Ex-ministro da Agricultura Roberto Rodrigues tenta aproximar usinas e governo.
Há cerca de dois meses à frente da presidência do conselho deliberativo da Unica, entidade que representa uma fatia majoritária da produção de açúcar e etanol do país, o ex-ministro da Agricultura, Roberto Rodrigues, reconhece que sua reputação como liderança do agronegócio já ajudou.
"As discussões com a área técnica do governo federal já vinham sendo conduzidas de forma muito competente pela Beth [Farina, presidente-executiva da Unica], mas havia algumas resistências no governo. Acredito que o Mercadante [Aloizio Mercadante, chefe da Casa Civil] \'azeitou\' essa relação", diz.
Em entrevista ao Valor no escritório na Fundação Getúlio Vargas, em São Paulo, onde coordena o Centro de Agronegócio da instituição, Rodrigues lembra que um dia depois de assumir o conselho da Unica, ligou para o titular da Casa Civil para agendar uma conversa.
"No dia seguinte estava em Brasília em reunião com o Mercadante. Fiz críticas ao governo. Não dá para entender como conseguiram destruir um setor [o sucroalcooleiro] e a Petrobras em um tiro só. Me sinto mal, pois é um governo [do PT] do qual eu participei", afirma Rodrigues, que foi ministro da Agricultura na gestão Lula.
Ele acredita que o atual governo deve tomar alguma posição para mudar o cenário perverso em que se encontra o etanol, de custos altos e preços limitados à cotação da gasolina.
"Este ano tem eleição, o que leva à revisão dos próprios procedimentos do presidente da República", afirma. O objetivo pode até não ser beneficiar o etanol, mas deve gerar esse efeito indireto.
"A presidente Dilma ama muito mais a Petrobras do que as usinas de etanol, e a estatal não vai aguentar muito mais tempo desse jeito [com defasagem da gasolina em relação às cotações internacionais do petróleo]", afirma.
Questionado se um novo governo seria mais benéfico para as usinas, Rodrigues reconhece que os dois candidatos (Eduardo Campos e Aécio Neves) estão defendendo "vigorosamente a agroenergia". "Mas vai saber? O discurso é muito melhor do que o do atual governo, não obstante a posição do Mercadante estar sendo de maior proatividade".
Mas Rodrigues não tem dúvidas de que se, em vez de Dilma, seu antecessor estivesse na presidência, o cenário para o biocombustível teria sido diferente. "O Lula é uma figura interessante. Ele capta as coisas. Intui os processos rapidamente. Ele percebeu o papel global que o Brasil exerceria com a agroenergia e, por isso, apoiou muito o setor no seu governo", diz o ex-ministro.

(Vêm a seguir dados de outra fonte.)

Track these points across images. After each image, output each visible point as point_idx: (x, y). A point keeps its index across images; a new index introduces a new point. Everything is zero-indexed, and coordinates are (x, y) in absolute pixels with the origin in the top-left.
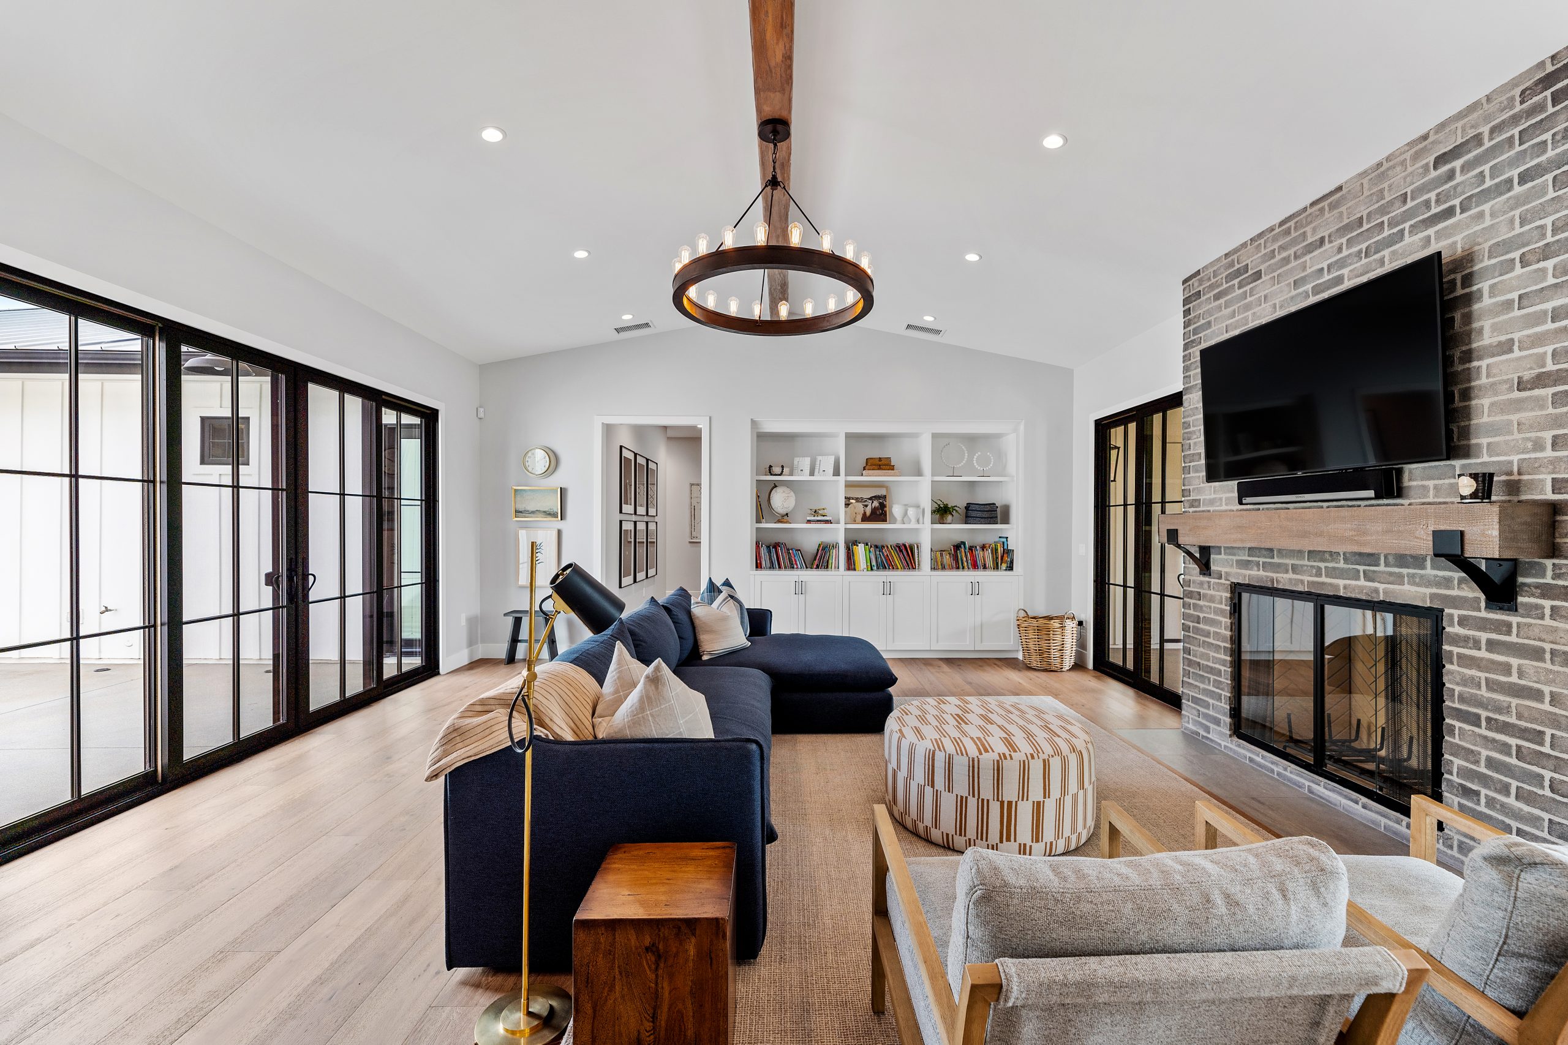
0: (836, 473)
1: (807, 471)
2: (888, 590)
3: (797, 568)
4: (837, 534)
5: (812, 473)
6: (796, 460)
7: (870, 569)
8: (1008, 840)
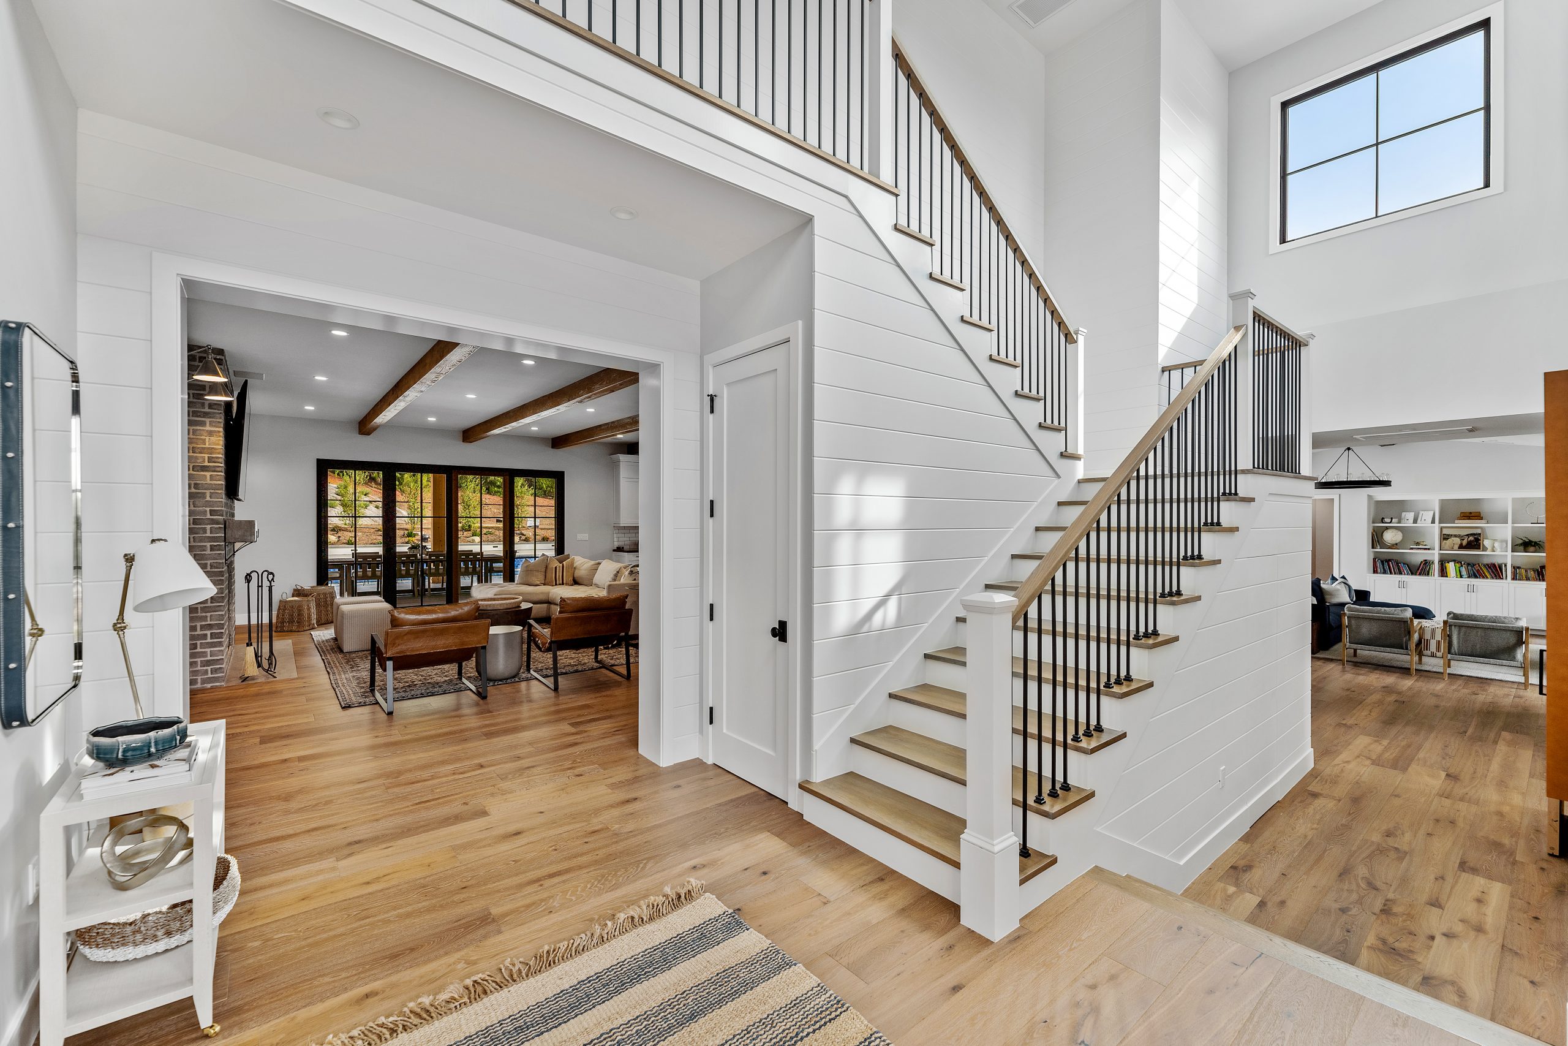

Ele não acredita que Dilma "tenha raiva" do setor, como muitos apostam. Talvez "implicância com algumas pessoas do setor". Mas o que determinou mesmo a escolha da presidente, diz Rodrigues, foi a decisão de combater a inflação por meio do controle do preço dos combustíveis. Uma série de demandas das usinas caminha, sem solução, desde o primeiro ano do governo Dilma, há quase quatro anos.
Muitas delas incompatíveis com a atual política do Planalto de controlar o dragão da inflação. A indústria de etanol quer a volta da Cide (Contribuição de Intervenção no Domínio Econômico) na gasolina - o tributo foi retirado há dois anos, para amortizar o aumento do combustível fóssil na refinaria. Quer ainda o fim do controle de preços de combustíveis no país e, o mais elementar, a definição do papel do etanol e da eletricidade de biomassa na matriz energética.
Mais recentemente, tem-se falado sobre a possibilidade de elevar o percentual de mistura do anidro na gasolina, hoje em 25%. A demanda vem sendo considerada factível, pois num único tiro, aumentaria a demanda por etanol e aliviaria o caixa da Petrobras, que precisaria importar menos gasolina - operação que a estatal realiza com prejuízo. "Mas essa história não terá impacto este ano. Estudos ainda estão sendo feitos. Além disso, a seca está reduzindo a produção da cana neste ciclo".